### PROBLEM DESCRIPTION
Take the line containing "plate: present [128,530,254,569]" and every line after it to the end of the records, and copy them exactly, excluding pictures.
#### INFORMATION SUPPLIED
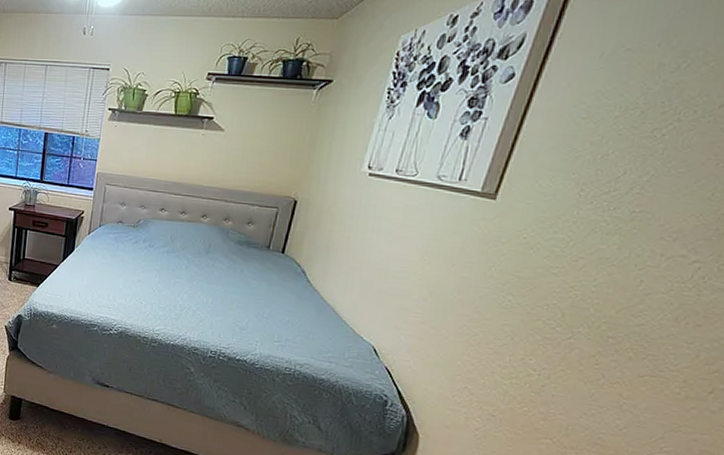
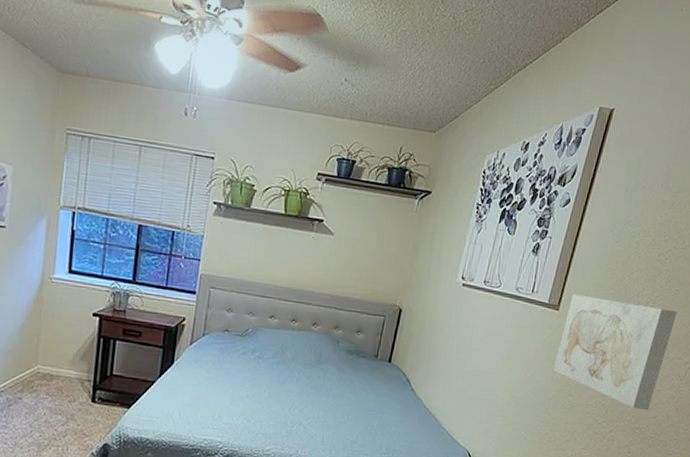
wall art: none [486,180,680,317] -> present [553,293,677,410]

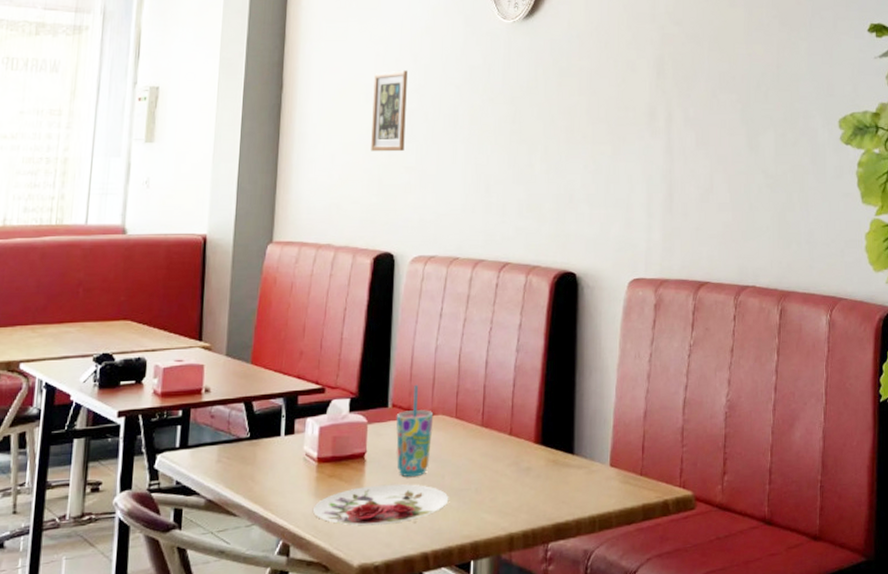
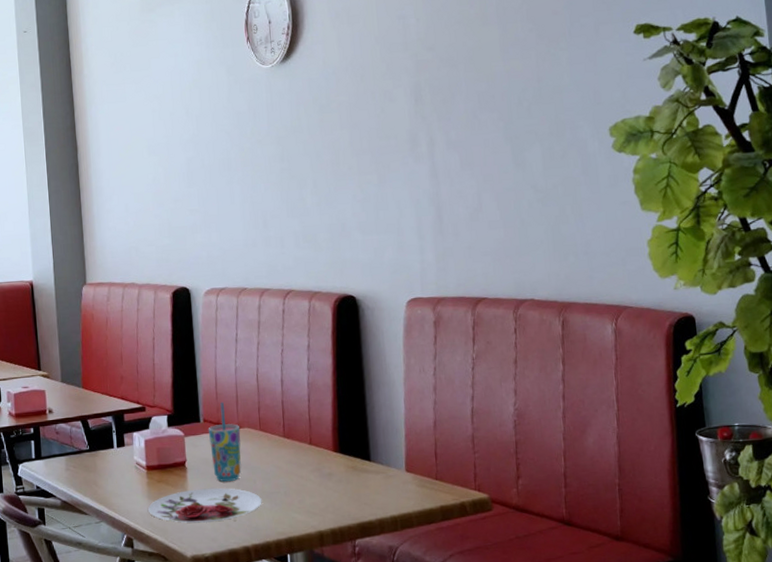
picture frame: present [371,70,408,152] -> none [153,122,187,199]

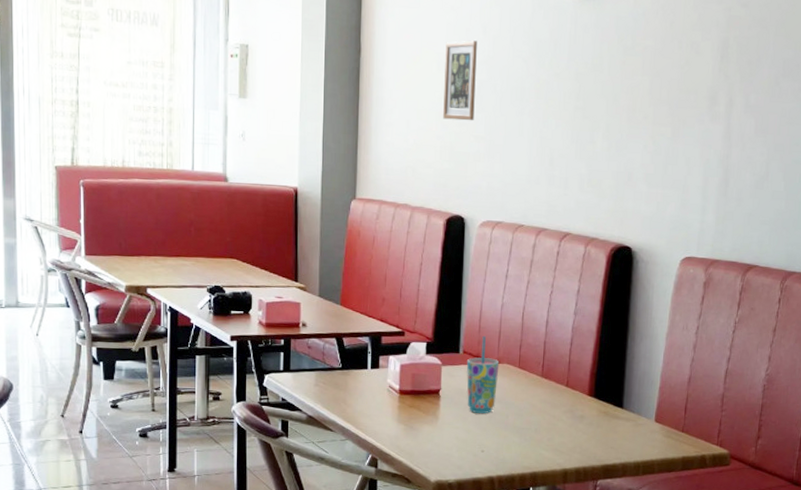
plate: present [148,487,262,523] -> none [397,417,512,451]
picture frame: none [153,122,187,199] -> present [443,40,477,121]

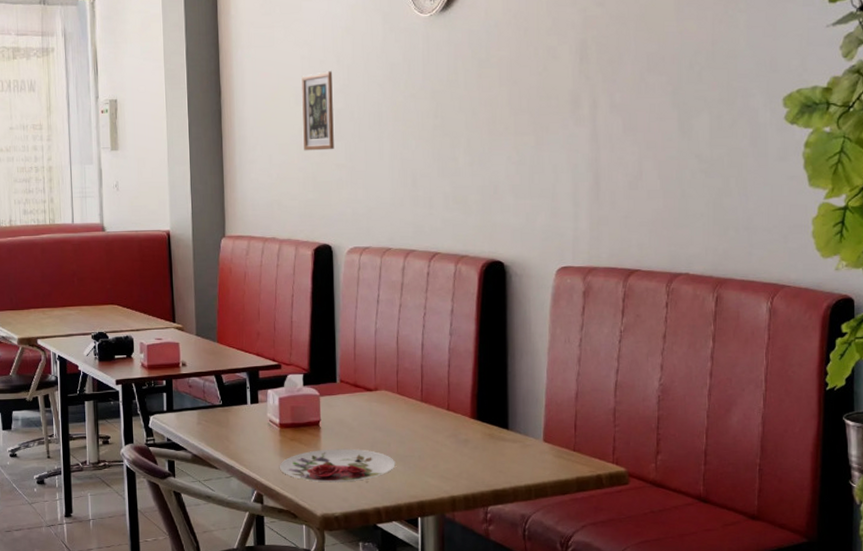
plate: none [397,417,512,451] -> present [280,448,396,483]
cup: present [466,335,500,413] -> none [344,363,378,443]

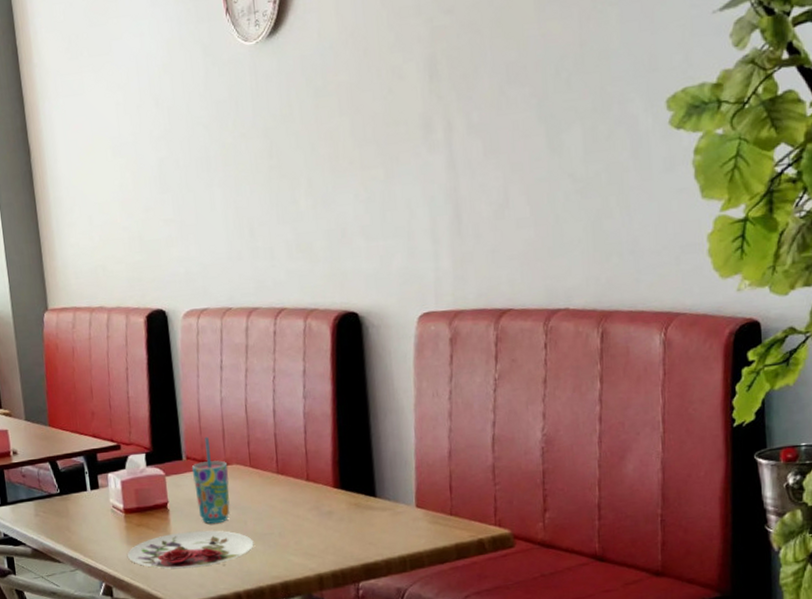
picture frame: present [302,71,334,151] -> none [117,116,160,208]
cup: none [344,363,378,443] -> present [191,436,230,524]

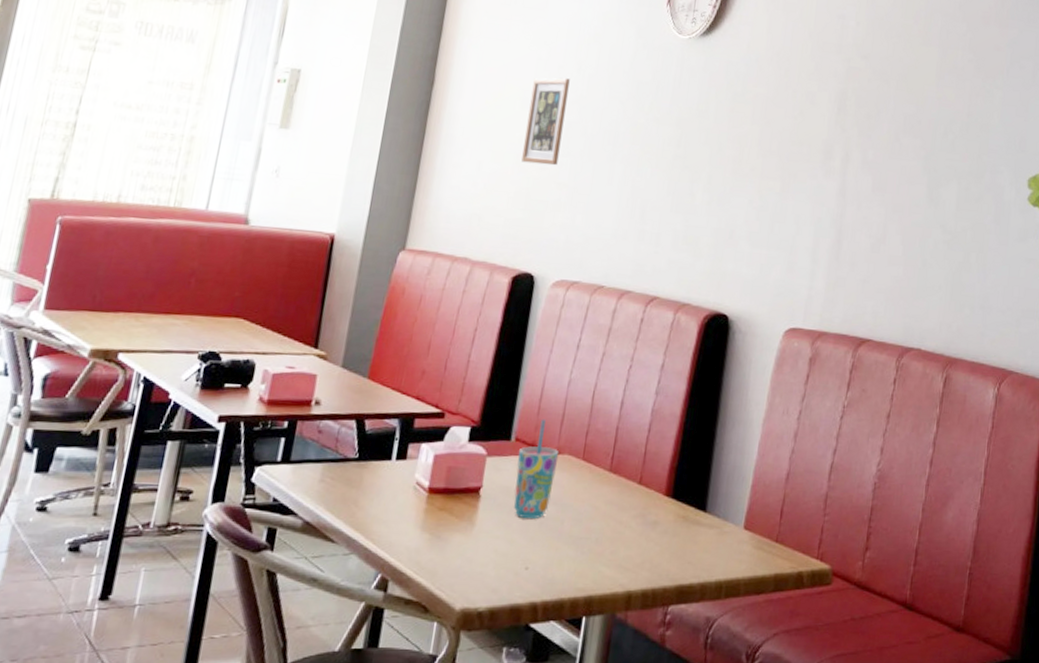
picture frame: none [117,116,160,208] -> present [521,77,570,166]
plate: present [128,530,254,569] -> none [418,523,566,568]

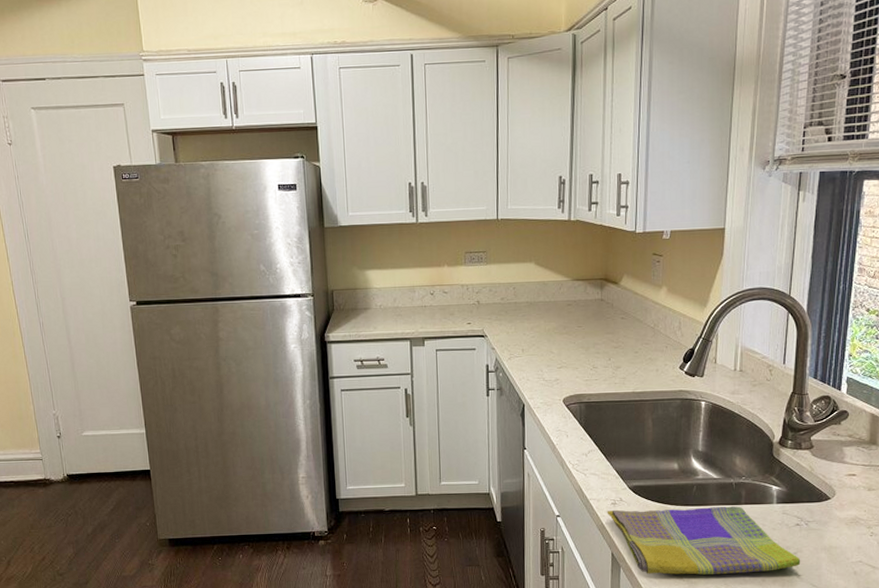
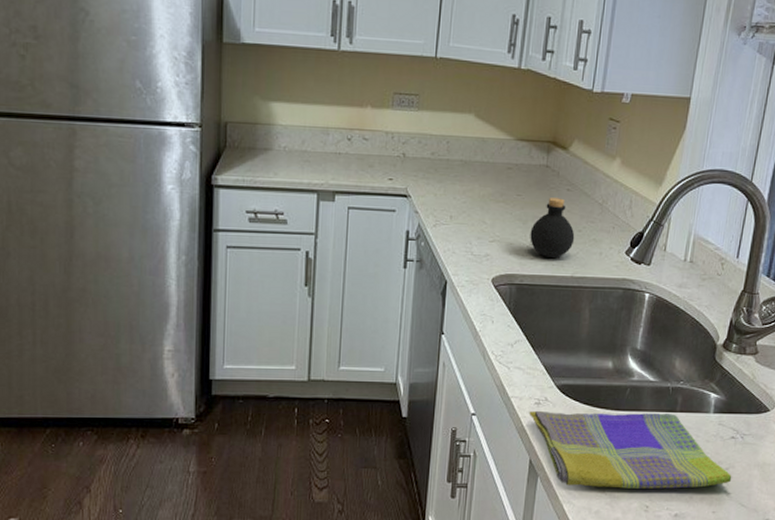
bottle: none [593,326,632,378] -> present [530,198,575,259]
########
### EXERCISE RESULT
plate: present [128,530,254,569] -> none [418,523,566,568]

bottle: none [593,326,632,378] -> present [530,198,575,259]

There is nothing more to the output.